The project is really an extended question, and it is a worthy one: What constitutes the good life? The answers are equally worthy: faith, friends and family. Shelton (Angel Letters, 2009) interviews his way through friends and acquaintances from Yale’s Divinity School, Silicon Valley’s tech circles and his hometown in Georgia. Each ruminates on the importance of the three “F”s. The author also quotes liberally from Thoreau, Einstein, Lewis and dozens of others.
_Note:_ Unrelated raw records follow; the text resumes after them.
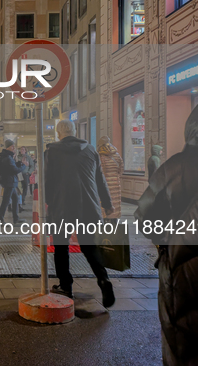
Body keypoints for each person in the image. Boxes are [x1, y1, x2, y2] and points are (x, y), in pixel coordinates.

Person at [135, 93, 198, 365]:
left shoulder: (173, 168)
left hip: (184, 279)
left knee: (185, 346)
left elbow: (145, 218)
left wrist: (169, 242)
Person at [45, 119, 115, 307]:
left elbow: (48, 181)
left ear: (59, 133)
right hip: (89, 207)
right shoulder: (91, 149)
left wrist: (47, 203)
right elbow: (100, 180)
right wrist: (107, 204)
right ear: (75, 131)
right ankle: (103, 279)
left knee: (61, 246)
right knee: (89, 246)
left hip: (63, 207)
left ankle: (66, 286)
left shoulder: (52, 151)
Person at [0, 140, 25, 224]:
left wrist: (19, 163)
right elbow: (14, 170)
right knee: (6, 200)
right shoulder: (8, 158)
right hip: (9, 182)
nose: (14, 148)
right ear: (7, 147)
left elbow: (12, 166)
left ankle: (15, 218)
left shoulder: (8, 157)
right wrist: (23, 166)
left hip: (10, 181)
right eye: (12, 146)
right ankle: (0, 219)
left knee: (14, 199)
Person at [97, 136, 124, 219]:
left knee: (104, 201)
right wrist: (115, 176)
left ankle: (105, 218)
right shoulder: (116, 155)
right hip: (115, 183)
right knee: (115, 202)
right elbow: (121, 169)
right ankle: (114, 219)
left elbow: (98, 172)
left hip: (105, 183)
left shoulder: (100, 156)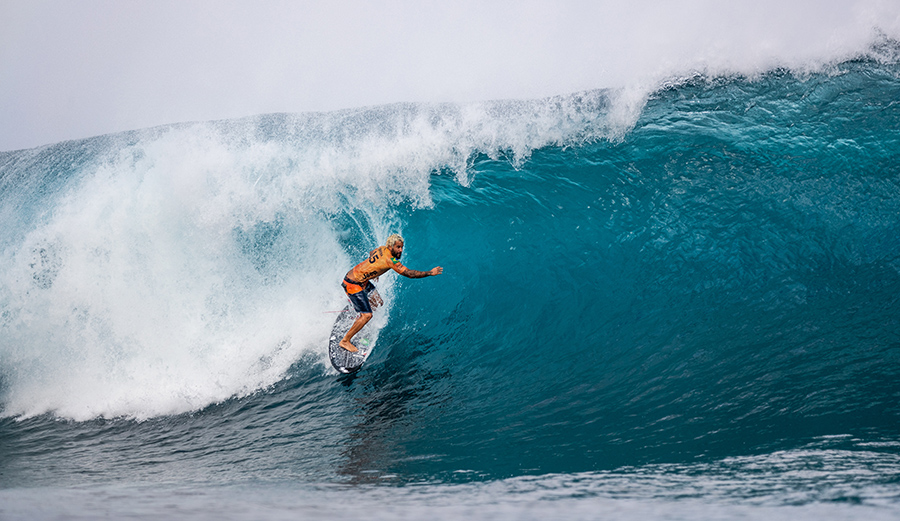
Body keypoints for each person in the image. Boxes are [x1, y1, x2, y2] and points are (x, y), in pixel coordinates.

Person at [339, 234, 442, 352]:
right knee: (368, 315)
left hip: (360, 278)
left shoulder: (383, 248)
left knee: (378, 302)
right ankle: (345, 341)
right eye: (398, 247)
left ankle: (360, 316)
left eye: (402, 247)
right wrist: (430, 272)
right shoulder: (390, 260)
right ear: (391, 246)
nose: (401, 250)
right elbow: (410, 273)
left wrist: (374, 270)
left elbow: (372, 252)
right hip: (353, 283)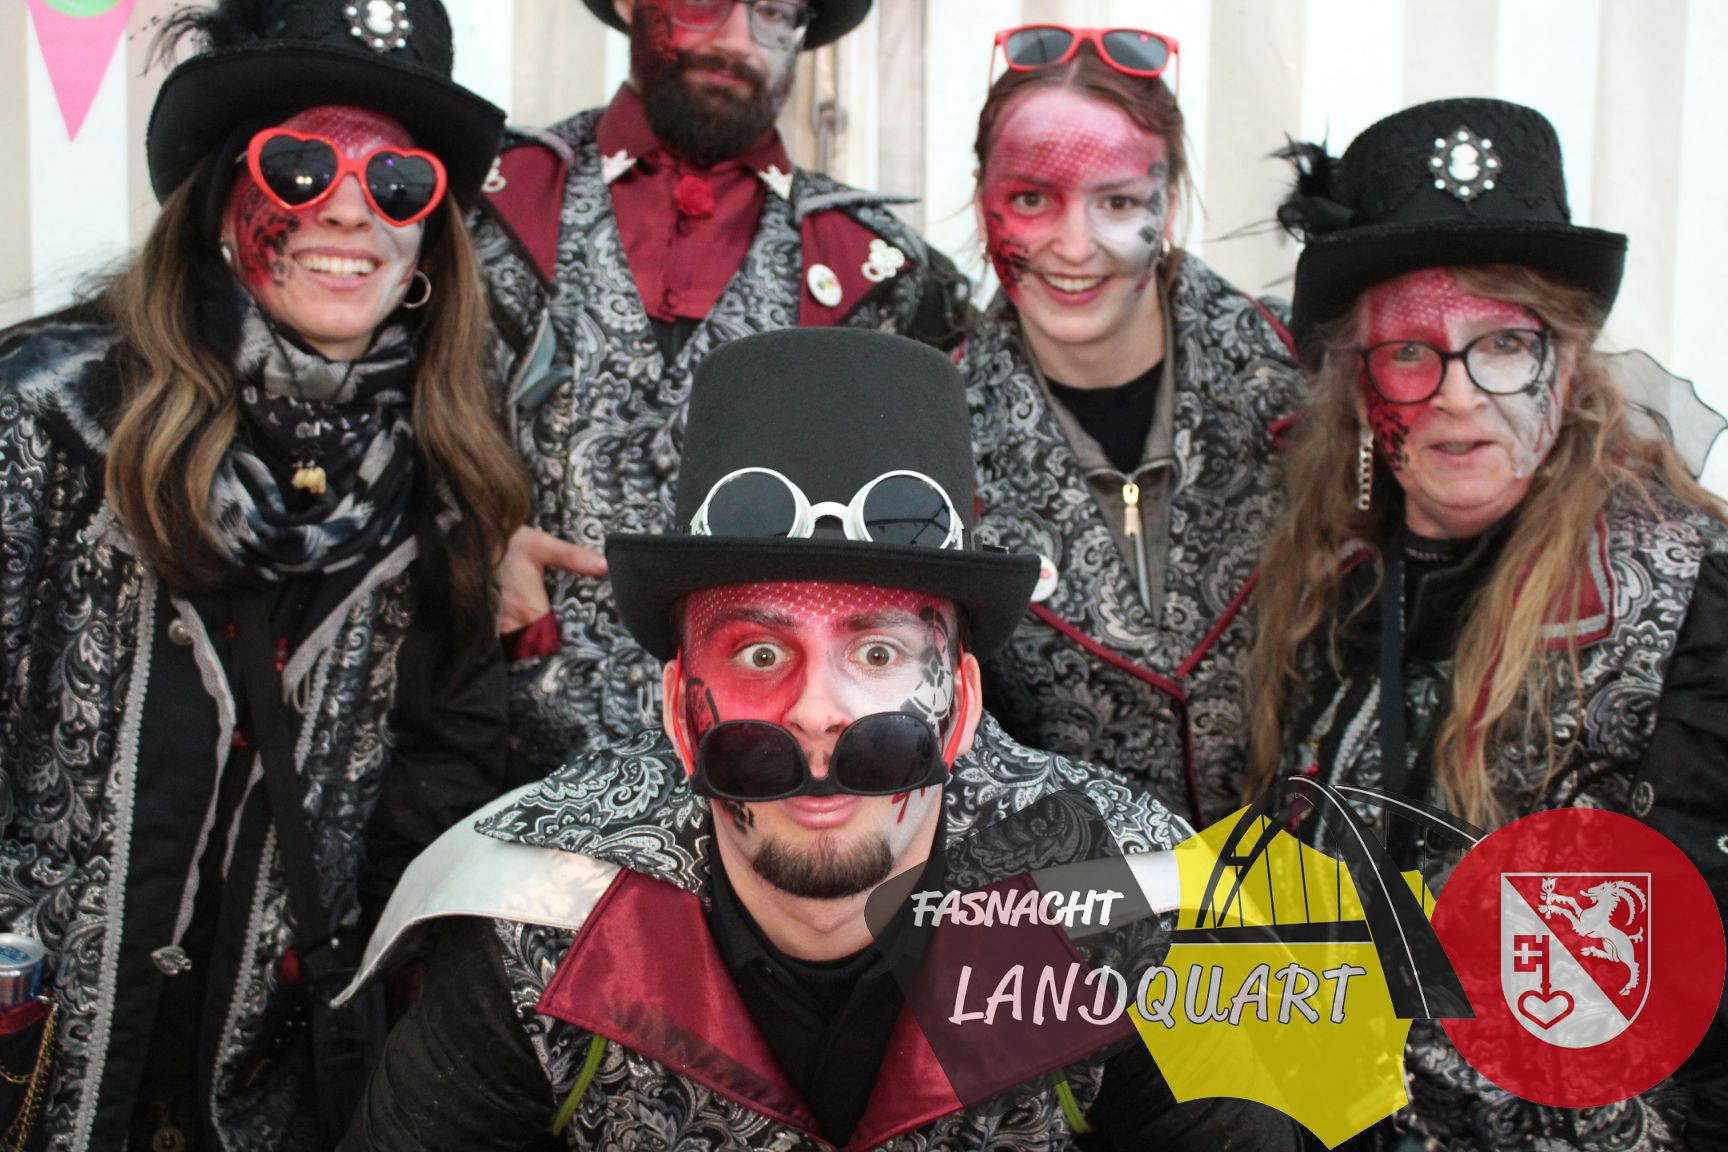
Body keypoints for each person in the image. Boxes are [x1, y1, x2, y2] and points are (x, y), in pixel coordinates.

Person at [339, 329, 1299, 1150]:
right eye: (758, 652)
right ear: (678, 714)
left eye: (878, 651)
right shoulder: (533, 913)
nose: (815, 708)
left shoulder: (1144, 899)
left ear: (963, 707)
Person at [0, 2, 530, 1147]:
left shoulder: (444, 489)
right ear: (218, 199)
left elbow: (437, 791)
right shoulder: (49, 420)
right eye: (300, 166)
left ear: (429, 241)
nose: (349, 209)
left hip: (261, 1110)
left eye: (399, 182)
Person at [1246, 97, 1728, 1149]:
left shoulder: (1690, 606)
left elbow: (1677, 986)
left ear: (1569, 359)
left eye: (1504, 344)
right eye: (1410, 352)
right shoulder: (1330, 590)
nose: (1460, 396)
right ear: (1361, 384)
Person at [485, 0, 970, 778]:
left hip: (774, 765)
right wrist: (477, 549)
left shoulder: (879, 269)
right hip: (492, 746)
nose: (738, 40)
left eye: (774, 10)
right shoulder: (494, 205)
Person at [958, 25, 1306, 828]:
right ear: (984, 202)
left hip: (1311, 893)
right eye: (1031, 199)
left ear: (1170, 203)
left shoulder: (1306, 378)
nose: (1075, 247)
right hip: (1070, 898)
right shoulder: (932, 437)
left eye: (1116, 202)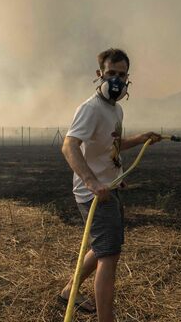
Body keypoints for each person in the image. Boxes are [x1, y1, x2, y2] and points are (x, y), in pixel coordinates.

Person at [59, 48, 161, 321]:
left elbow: (112, 145)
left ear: (128, 77)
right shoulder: (90, 109)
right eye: (111, 73)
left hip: (110, 187)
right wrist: (92, 182)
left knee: (103, 247)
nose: (116, 79)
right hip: (94, 194)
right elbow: (69, 146)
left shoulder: (116, 109)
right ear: (99, 74)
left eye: (122, 74)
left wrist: (140, 139)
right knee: (109, 256)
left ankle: (70, 290)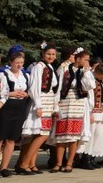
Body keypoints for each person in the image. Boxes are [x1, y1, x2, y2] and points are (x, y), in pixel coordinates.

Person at [51, 48, 95, 174]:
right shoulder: (65, 69)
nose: (87, 62)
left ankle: (69, 163)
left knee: (73, 136)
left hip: (78, 104)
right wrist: (56, 104)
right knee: (61, 136)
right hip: (65, 103)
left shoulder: (85, 72)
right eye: (85, 60)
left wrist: (86, 72)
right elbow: (58, 87)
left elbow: (89, 86)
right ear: (78, 58)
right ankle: (59, 163)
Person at [17, 43, 58, 175]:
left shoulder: (50, 66)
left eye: (53, 54)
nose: (51, 56)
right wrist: (38, 105)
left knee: (39, 134)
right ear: (43, 54)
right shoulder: (38, 67)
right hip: (40, 103)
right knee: (42, 134)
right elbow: (34, 87)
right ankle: (24, 163)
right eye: (48, 54)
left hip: (48, 103)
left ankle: (29, 163)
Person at [0, 48, 29, 177]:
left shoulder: (25, 75)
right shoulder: (4, 74)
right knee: (0, 138)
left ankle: (4, 167)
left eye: (21, 62)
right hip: (7, 107)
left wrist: (26, 94)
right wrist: (11, 93)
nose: (19, 65)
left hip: (19, 107)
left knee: (12, 139)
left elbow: (30, 90)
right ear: (11, 62)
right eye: (17, 62)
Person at [77, 64, 103, 169]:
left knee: (98, 136)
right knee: (90, 136)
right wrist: (90, 113)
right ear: (97, 73)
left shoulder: (102, 82)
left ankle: (92, 158)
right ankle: (85, 158)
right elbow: (88, 98)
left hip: (101, 112)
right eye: (102, 75)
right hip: (93, 112)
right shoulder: (90, 80)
But, implicitly, the project is shot through with various authorities: God (usually Christian, but not always); Abraham Maslow, whose famous hierarchy of needs, mentioned only briefly in the text, nevertheless gets heavy treatment by those preaching creativity and self-actualization as the highest goals; and finally Epicurus, who proposed simple pleasures as the highest aim. The book carries enough chocolate eating, Caribbean sailing and wine drinking that a fourth “F,” fun, deserves a place. This is not hedonism—Shelton’s impulses veer sharply from Las Vegas—but he can be enticed to a quiet beach. Fun aside, Shelton’s question and his impulses are serious. As a theology student, he clearly wrestles with the big questions, but he eschews philosophy jargon in favor of everyday explanations from his interviewees. And many of them deliver refreshing advice: A Hawaiian sketches the distinction between making intimate relationships a goal and actually building intimate relationships; a neuroscientist finds meaning in the idea of a universe that, in the molecular machinations of the human mind, is actually thinking about itself. These are thoughtful people with genuine insights. Where Shelton goes awry is in editing the work too lightly. The interview format, while good for breadth, is not always good for depth.

Emphasizes that philosophers have no monopoly on wisdom, that the gilded life is not the good life, and that the good life is there for the taking.